Supplied information.
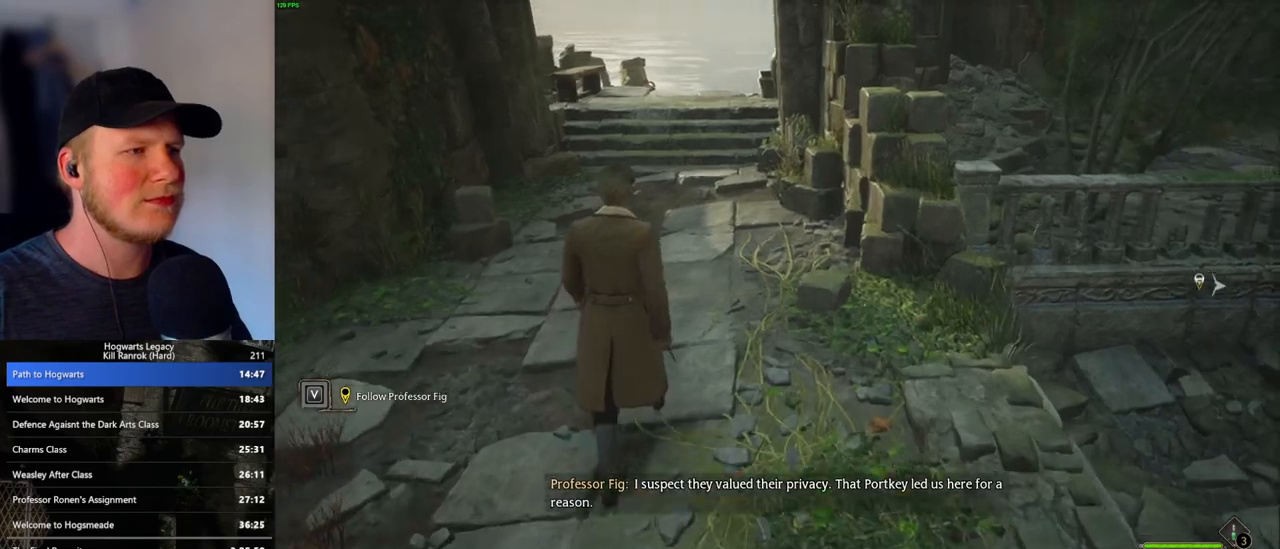
{"keys": ["w"], "mouse": [], "events": []}
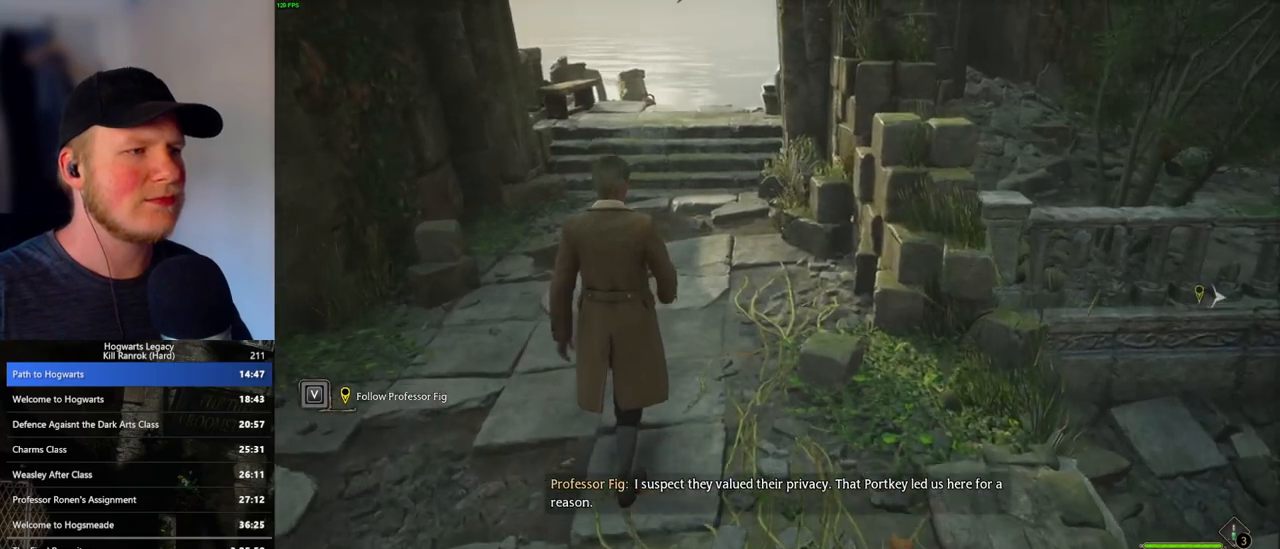
{"keys": ["w"], "mouse": [], "events": []}
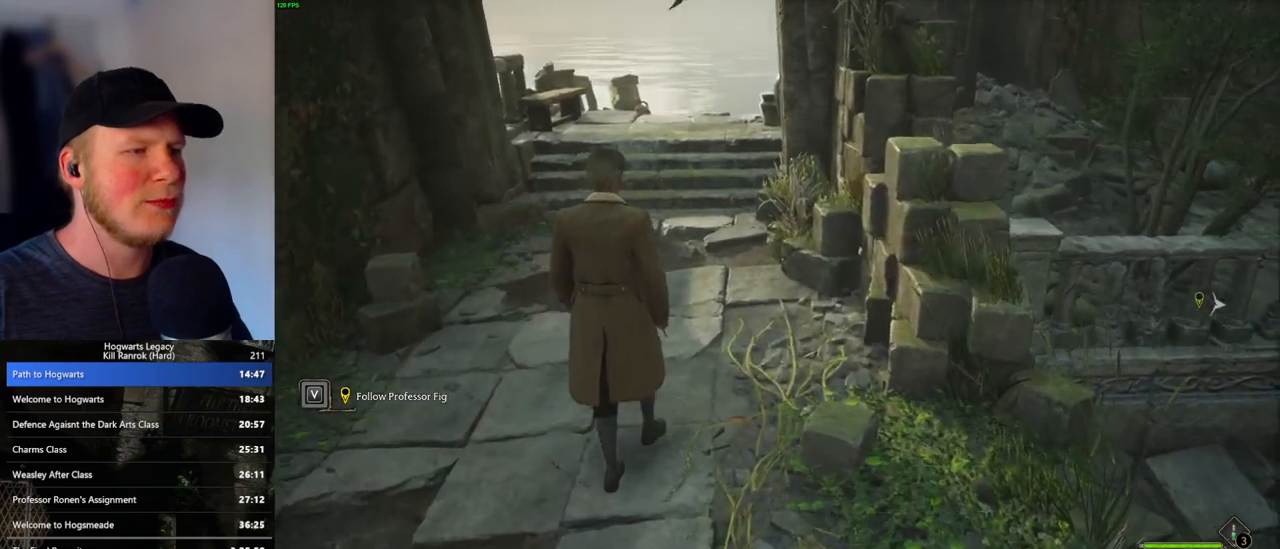
{"keys": ["w"], "mouse": [], "events": []}
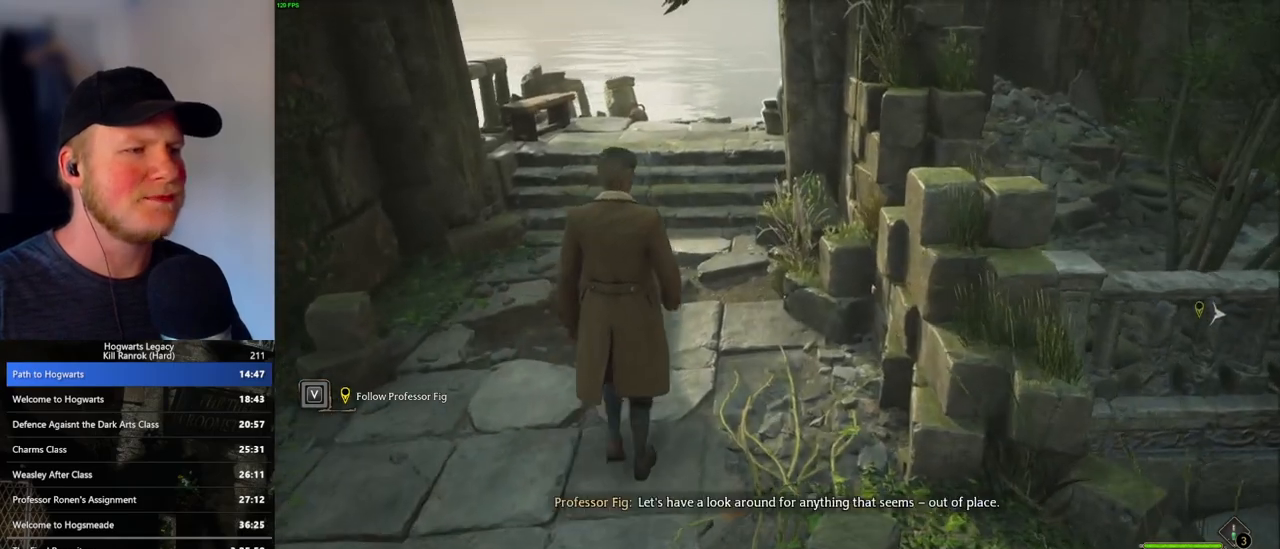
{"keys": ["w"], "mouse": [], "events": []}
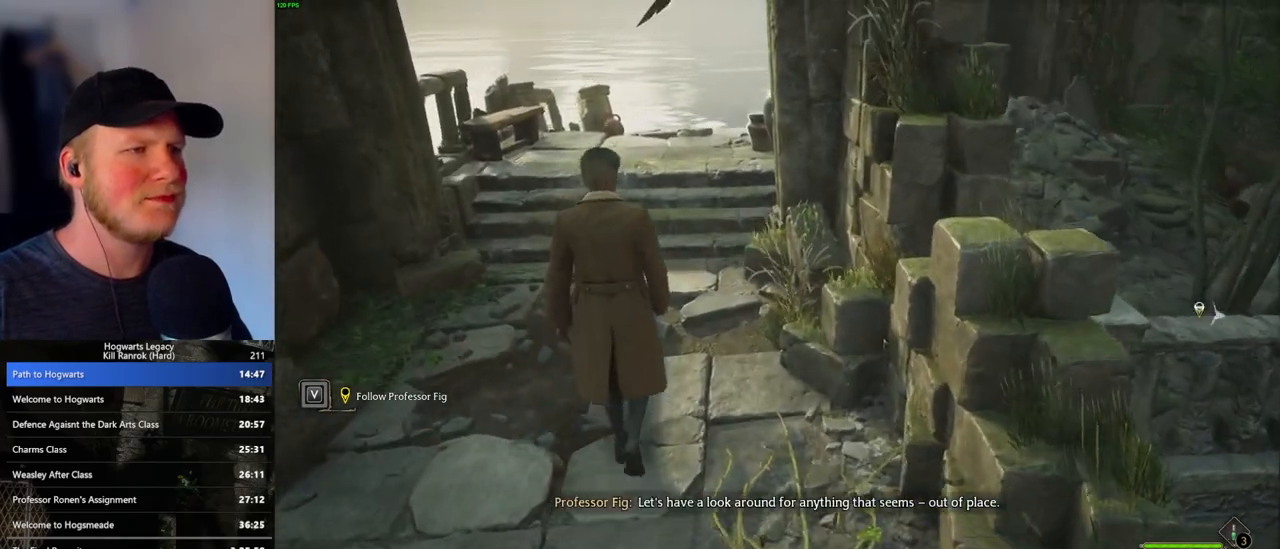
{"keys": ["w"], "mouse": [], "events": []}
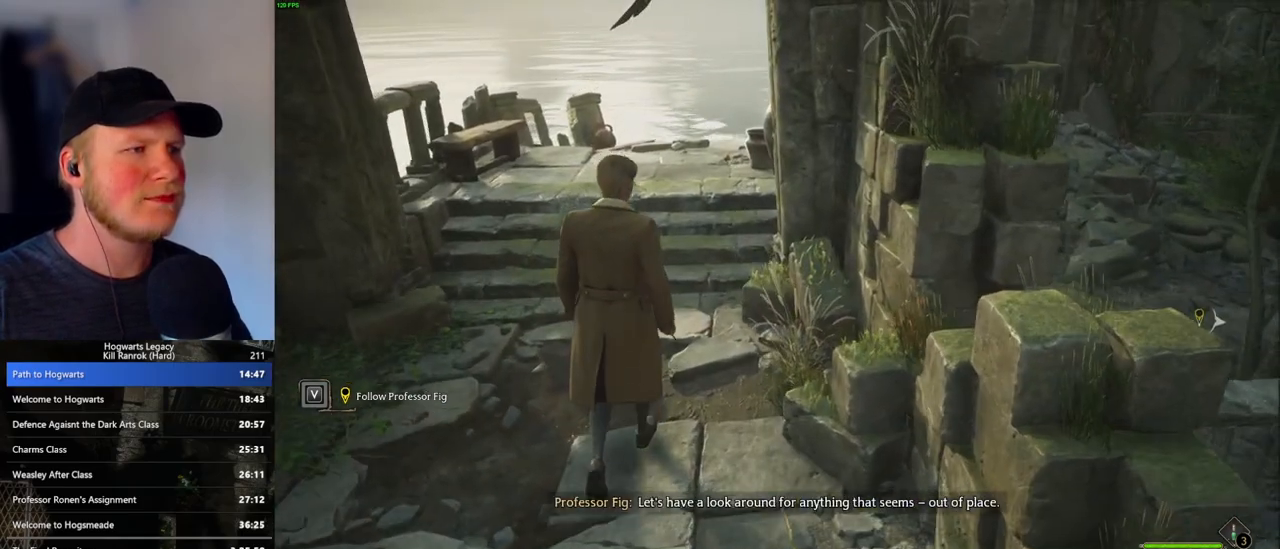
{"keys": ["w"], "mouse": [], "events": []}
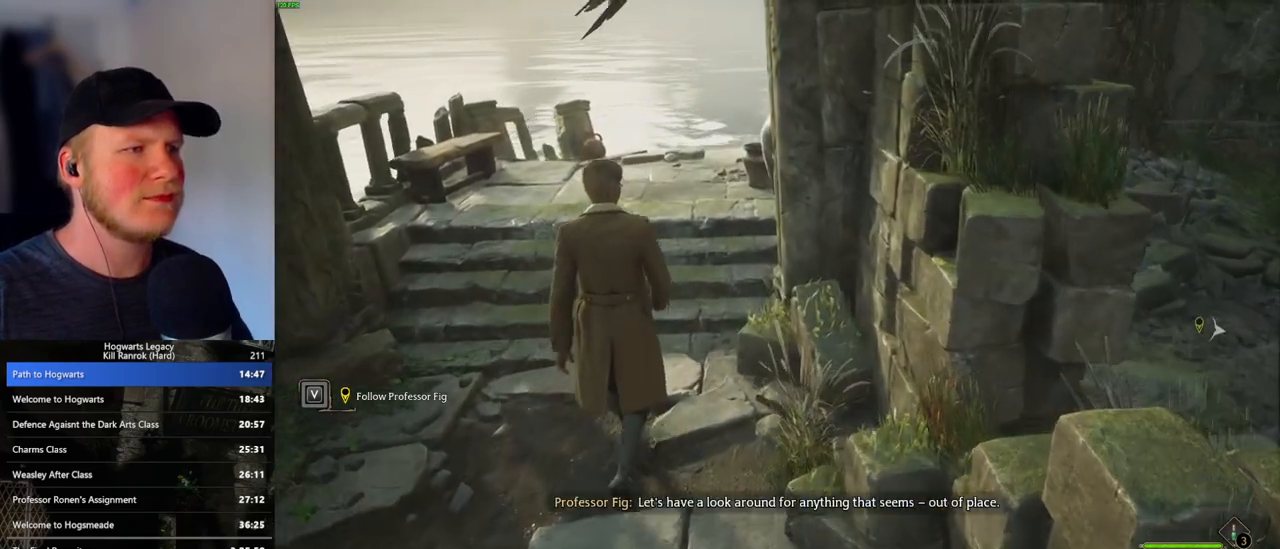
{"keys": ["w"], "mouse": [], "events": []}
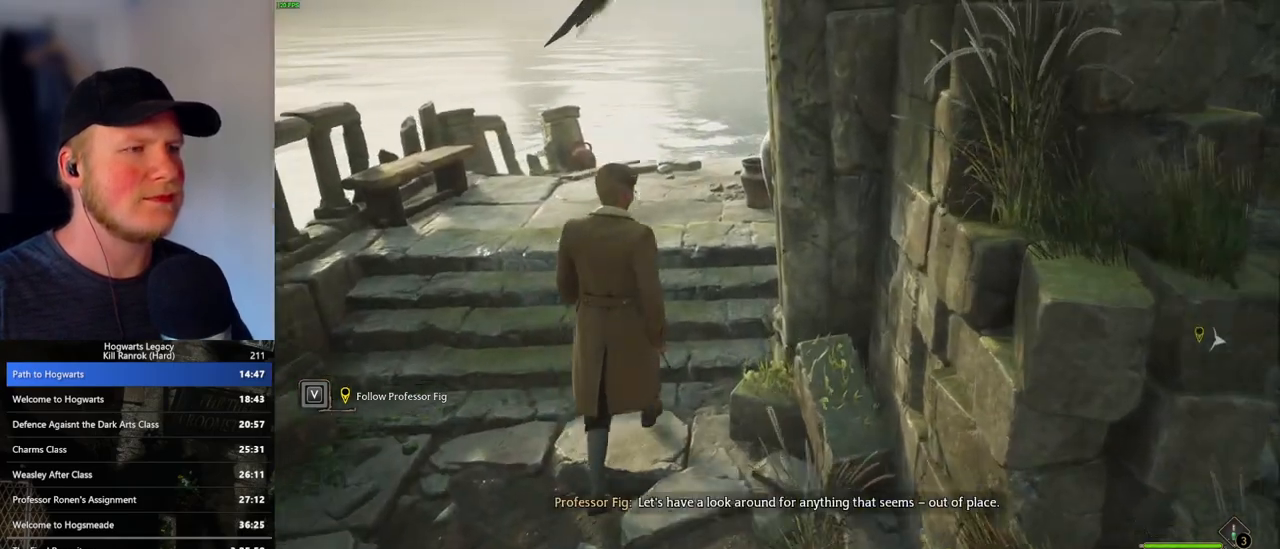
{"keys": ["w"], "mouse": [], "events": []}
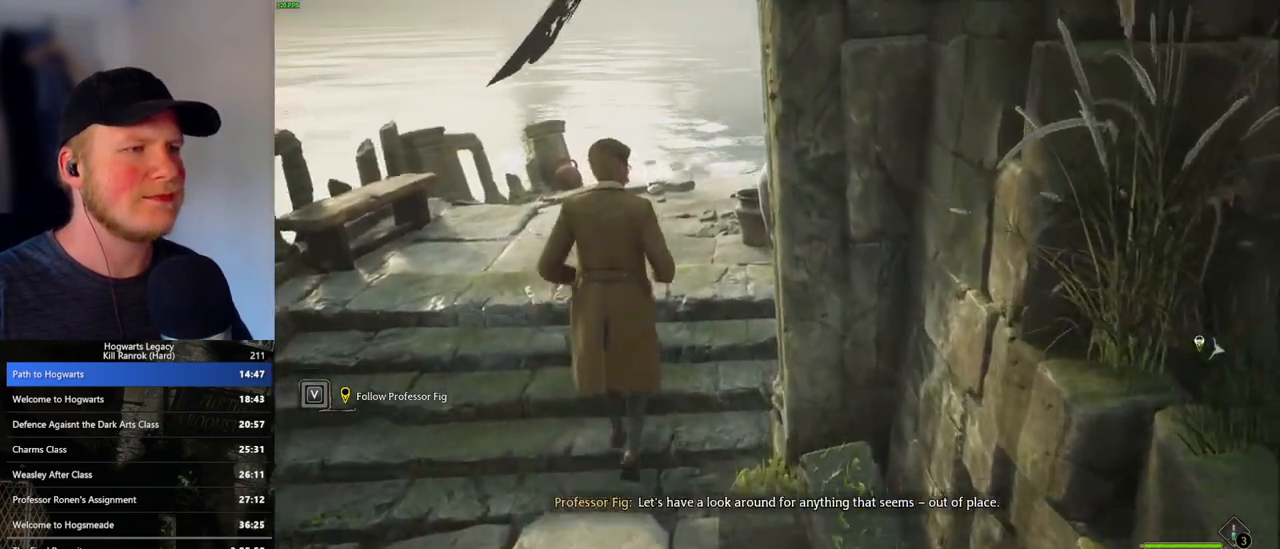
{"keys": ["w"], "mouse": [], "events": []}
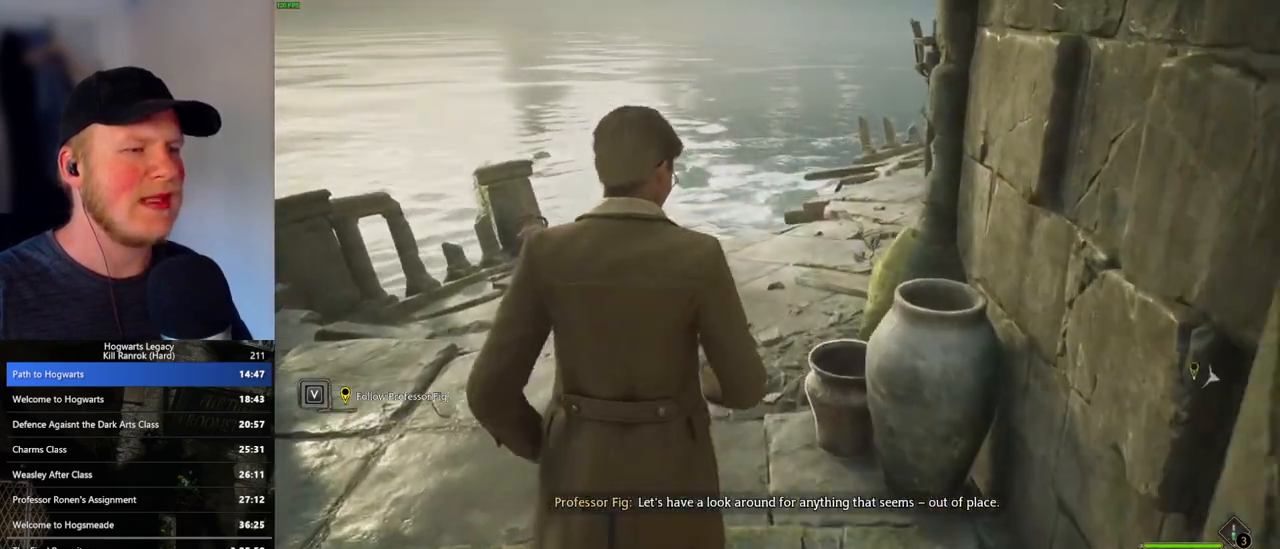
{"keys": ["w"], "mouse": [], "events": []}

Task instructions. A word-for-word restatement of all the lines above is needed, with the pictures omitted.

Answer to this problem.
{"keys": ["w"], "mouse": [], "events": []}
{"keys": ["w"], "mouse": [], "events": []}
{"keys": ["w"], "mouse": [], "events": []}
{"keys": ["w"], "mouse": [], "events": []}
{"keys": ["w"], "mouse": [], "events": []}
{"keys": ["w"], "mouse": [], "events": []}
{"keys": ["w"], "mouse": [], "events": []}
{"keys": ["w"], "mouse": [], "events": []}
{"keys": ["w"], "mouse": [], "events": []}
{"keys": ["w"], "mouse": [], "events": []}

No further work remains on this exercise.